▶ **Exercise task 1**
In the forum thread on D strings, what size is a `char`?
▶ **Exercise task 2**
Rewrite the forum thread on D strings from "Very good explanation." up to and including "takes 2 bytes.", putting "octets" in place of "bytes".
▶ **Exercise task 3**
Using the forum thread on D strings, explain why a string's .length equals the number of bytes it occupies.

▶ **Document segment**
The elements of a `string` are (immutable) `char`s. That is, `string` is an array of UTF-8 code units. It's not an array of graphemes. A `string`'s .length gives you the number of `char`s in it, i.e. the number of UTF-8 code units, i.e. the number of bytes.
Jan 28 2017
parent Nestor <nestorperez2016 yopmail.com> writes:
On Saturday, 28 January 2017 at 19:09:01 UTC, ag0aep6g wrote:
 In D, a `char` is a UTF-8 code unit. Its size is one byte, 
 exactly and always.

 A `char` is not a "character" in the common meaning of the 
 word. There's a more specialized word for "character" as a 
 visual unit: grapheme. For example, 'Ä' is a grapheme (a visual 
 unit, a "character"), but there is no single `char` for it. To 
 encode 'Ä' in UTF-8, a sequence of multiple code units is used.
 
 ...
 
 The elements of a `string` are (immutable) `char`s. That is, 
 `string` is an array of UTF-8 code units. It's not an array of 
 graphemes.

 A `string`'s .length gives you the number of `char`s in it, 
 i.e. the number of UTF-8 code units, i.e. the number of bytes.
Very good explanation. Thank you all for making this clear to me.
Jan 28 2017
prev sibling parent "H. S. Teoh via Digitalmars-d-learn" <digitalmars-d-learn puremagic.com> writes:
On Sat, Jan 28, 2017 at 03:32:33PM +0000, Nestor via Digitalmars-d-learn wrote:
[...]
 I do not want string lenth or code points. Perhaps I didn't explain
 myselft.
The .length property of a string is the number of bytes used to store the string.
 I want to know variable size in memory. For example, say I have an
 UTF-8 string of only 2 characters, but each of them takes 2 bytes.
 string length would be 2, but the content of the string would take 4
 bytes in memory (excluding overhead for type size).
What you call "string length" is called grapheme count in D. What you want is the .length property. The number of bytes in a UTF-8 string is the same thing as the number of code units (note: do not confuse with code points, which is something else). --T
Jan 28 2017

▶ **Data provided**
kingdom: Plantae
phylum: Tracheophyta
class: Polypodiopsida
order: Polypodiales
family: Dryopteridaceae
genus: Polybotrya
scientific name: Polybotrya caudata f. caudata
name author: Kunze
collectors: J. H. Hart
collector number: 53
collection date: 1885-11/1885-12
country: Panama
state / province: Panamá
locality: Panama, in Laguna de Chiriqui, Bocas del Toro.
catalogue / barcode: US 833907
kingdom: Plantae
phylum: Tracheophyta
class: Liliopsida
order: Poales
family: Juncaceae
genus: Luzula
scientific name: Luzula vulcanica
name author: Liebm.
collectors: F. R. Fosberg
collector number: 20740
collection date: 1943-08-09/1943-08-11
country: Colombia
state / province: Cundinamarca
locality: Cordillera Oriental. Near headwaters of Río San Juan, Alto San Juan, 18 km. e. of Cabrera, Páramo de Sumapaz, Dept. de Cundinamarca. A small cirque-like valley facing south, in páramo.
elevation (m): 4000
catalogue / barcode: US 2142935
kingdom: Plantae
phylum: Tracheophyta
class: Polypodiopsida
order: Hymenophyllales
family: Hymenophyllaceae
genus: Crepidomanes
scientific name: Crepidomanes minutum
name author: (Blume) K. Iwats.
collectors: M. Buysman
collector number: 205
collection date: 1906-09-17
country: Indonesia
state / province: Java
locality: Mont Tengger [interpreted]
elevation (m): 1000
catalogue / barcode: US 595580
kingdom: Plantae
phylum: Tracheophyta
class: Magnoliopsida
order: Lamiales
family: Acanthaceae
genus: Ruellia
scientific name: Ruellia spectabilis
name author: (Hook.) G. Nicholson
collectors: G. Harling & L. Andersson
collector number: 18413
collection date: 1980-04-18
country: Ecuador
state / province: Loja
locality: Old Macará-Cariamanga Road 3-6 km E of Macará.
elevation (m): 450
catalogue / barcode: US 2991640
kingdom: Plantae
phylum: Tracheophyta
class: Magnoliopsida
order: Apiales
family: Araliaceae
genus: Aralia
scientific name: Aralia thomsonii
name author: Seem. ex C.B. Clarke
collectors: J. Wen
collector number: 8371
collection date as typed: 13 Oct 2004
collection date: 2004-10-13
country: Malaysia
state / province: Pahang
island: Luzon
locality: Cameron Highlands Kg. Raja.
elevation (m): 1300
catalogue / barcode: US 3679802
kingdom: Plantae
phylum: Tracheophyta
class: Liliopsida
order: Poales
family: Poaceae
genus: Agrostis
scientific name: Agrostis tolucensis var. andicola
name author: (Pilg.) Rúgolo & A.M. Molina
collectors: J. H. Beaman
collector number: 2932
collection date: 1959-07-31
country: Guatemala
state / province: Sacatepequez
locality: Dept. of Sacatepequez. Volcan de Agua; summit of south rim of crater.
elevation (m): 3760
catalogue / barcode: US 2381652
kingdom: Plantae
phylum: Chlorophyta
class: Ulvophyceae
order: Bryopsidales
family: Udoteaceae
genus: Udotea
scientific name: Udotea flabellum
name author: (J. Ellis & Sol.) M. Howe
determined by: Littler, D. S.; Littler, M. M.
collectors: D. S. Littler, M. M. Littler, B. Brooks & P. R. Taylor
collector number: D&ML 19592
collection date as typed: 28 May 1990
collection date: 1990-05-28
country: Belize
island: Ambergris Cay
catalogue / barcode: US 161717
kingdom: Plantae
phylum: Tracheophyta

▶ **Expected answer 1**
A `char` is one byte, exactly and always.

▶ **Expected answer 2**
Very good explanation. Thank you all for making this clear to me.
Jan 28 2017
prev sibling parent "H. S. Teoh via Digitalmars-d-learn" <digitalmars-d-learn puremagic.com> writes:
On Sat, Jan 28, 2017 at 03:32:33PM +0000, Nestor via Digitalmars-d-learn wrote:
[...]
 I do not want string lenth or code points. Perhaps I didn't explain
 myselft.
The .length property of a string is the number of octets used to store the string.
 I want to know variable size in memory. For example, say I have an
 UTF-8 string of only 2 characters, but each of them takes 2 octets.

▶ **Expected answer 3**
A `string` is an array of `char`s, and each `char` is a UTF-8 code unit that is always exactly one byte. Counting the `char`s therefore counts the code units, which is the same as counting the bytes.